Ein Akt der Konterrevolution (1)

Wir bringen hier ein Radio-Gespräch mit E. Michael Jones vom Oktober 2009, in dem er die enorme Umfassendheit der Reflexion zeigt. Er behandelt darin die Tatsache, daß der "Nußknacker" in weiten Teilen der USA seit gut hundert Jahren zu einer der Weihnachtstraditionen gehört. Wie läßt sich das erklären? Wie läßt sich erklären, daß so viele Amerikaner in diesem so traditionellen Ballett eine künstlerische Darbietung suchen, verbunden mit dem Fest der "Irdischwerdung des Himmels"?

Die Antwort ist leichter, als es scheint: Es geht in beidem um die verlorene Welt. Es geht um die verlorene Kindheit, und um die Sehnsucht nach dem goldenen Kulturzeitalter, das unsere Kultur bis zur Reformation (und definitiv in der französischen Revolution) einmal war. Somit wird diese sehr läßliche Sünde der Nostalgie zur Flucht in die Sehnsucht nach einer verlorenen Welt, die besagt, daß die heutige Welt nicht die beste aller möglichen Welten ist. Daß wir die vielmehr schon (fast) einmal hatten, als die alte katholische Welt. Die gezielt durch einen Materialismus zerstört wurde, der aus der Schwäche stammt, die man nicht überwindet. Sodaß man den Spatz in der Hand der Taube auf dem Dach vorzieht, weil er die Mühe erspart, die Menschsein immer auch bedeutet. Sünde ist ja letztlich immer ein Versuch, sich anzueignen, was einem nicht (oder noch nicht) zusteht, egal aus welchen Gründen. Was als Lebensstil freilich dazu führt, daß auch der Glaube an die Taube auf dem Dach (die anzustreben alleine schon weit mehr Gewinn bedeuten würde) verschwindet.

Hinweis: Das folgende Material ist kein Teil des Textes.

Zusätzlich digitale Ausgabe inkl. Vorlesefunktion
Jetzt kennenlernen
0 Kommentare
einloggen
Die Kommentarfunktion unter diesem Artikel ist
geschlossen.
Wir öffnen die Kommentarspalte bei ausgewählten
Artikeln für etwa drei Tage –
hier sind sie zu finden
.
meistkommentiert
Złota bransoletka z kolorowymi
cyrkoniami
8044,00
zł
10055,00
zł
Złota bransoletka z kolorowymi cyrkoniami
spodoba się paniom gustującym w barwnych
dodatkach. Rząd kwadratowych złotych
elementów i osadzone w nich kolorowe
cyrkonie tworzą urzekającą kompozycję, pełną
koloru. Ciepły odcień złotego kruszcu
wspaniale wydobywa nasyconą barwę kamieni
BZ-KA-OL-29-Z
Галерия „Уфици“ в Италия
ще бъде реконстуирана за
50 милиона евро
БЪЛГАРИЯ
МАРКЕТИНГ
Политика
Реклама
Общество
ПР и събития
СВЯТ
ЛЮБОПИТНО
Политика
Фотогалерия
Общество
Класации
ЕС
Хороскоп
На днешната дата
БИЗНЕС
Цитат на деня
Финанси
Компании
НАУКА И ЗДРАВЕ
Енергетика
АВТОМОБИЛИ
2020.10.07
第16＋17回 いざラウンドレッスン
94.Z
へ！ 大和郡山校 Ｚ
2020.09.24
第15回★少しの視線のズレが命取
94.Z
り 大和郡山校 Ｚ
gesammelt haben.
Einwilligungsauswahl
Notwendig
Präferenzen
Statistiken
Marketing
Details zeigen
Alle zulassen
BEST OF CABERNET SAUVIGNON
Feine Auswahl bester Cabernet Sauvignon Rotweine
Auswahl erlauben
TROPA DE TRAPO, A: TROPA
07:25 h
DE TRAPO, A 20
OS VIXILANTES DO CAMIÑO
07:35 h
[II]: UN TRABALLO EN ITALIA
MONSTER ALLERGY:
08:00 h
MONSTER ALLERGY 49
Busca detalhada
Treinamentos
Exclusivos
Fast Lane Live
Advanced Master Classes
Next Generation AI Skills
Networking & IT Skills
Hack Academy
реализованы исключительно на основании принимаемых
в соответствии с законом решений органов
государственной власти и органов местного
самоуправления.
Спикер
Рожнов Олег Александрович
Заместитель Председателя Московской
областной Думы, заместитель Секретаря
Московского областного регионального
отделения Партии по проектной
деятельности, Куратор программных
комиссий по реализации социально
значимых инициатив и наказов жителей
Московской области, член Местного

Erst so läßt sich verstehen, was sich in Europa als Kultur seit dem 15. Jahrhundert abspielte, und sich im 19. Jahrhundert perfektionierte. Wo es aus den politischen und philosophischen Umbrüchen heraus zu konkreten kulturellen Revolutionen kam, die sich natürlich auch im Ballett (sinnbildlich für alles) zeigten. Der Tanz (generell) begann sich zu verändern. Er zeigte immer mehr kein Wesensbild mehr, das in der Bewegung, in der Choreographie (das gilt sogar für den einfachen Gesellschaftstanz) aus dem Ewigen durch ein Fenster hereinblitzte. Ballett als "Kunst der Hofschranzen und Eliten" wurde verpönt. Also kamen die französischen Ballettmeister nach der Französischen Revolution nach Rußland. Denn der russische Hof hatte noch die Kraft, stilbildend zu wirken, was eine der Hauptaufgaben eines Hofes ist. Umgekehrt, verließen die russischen "modernen" Ballettmeister Rußland und revolutionierten die Ballettbühnen des Westens (vor allem in Paris). Ihnen folgten nach dem kommunistischen Umsturz, der wie in Frankreich die Hochkultur ablehnte und verfolgte, die traditionellen Ballettmeister, ja ganze Ensembles, und flohen in den Westen, vor allem in die USA.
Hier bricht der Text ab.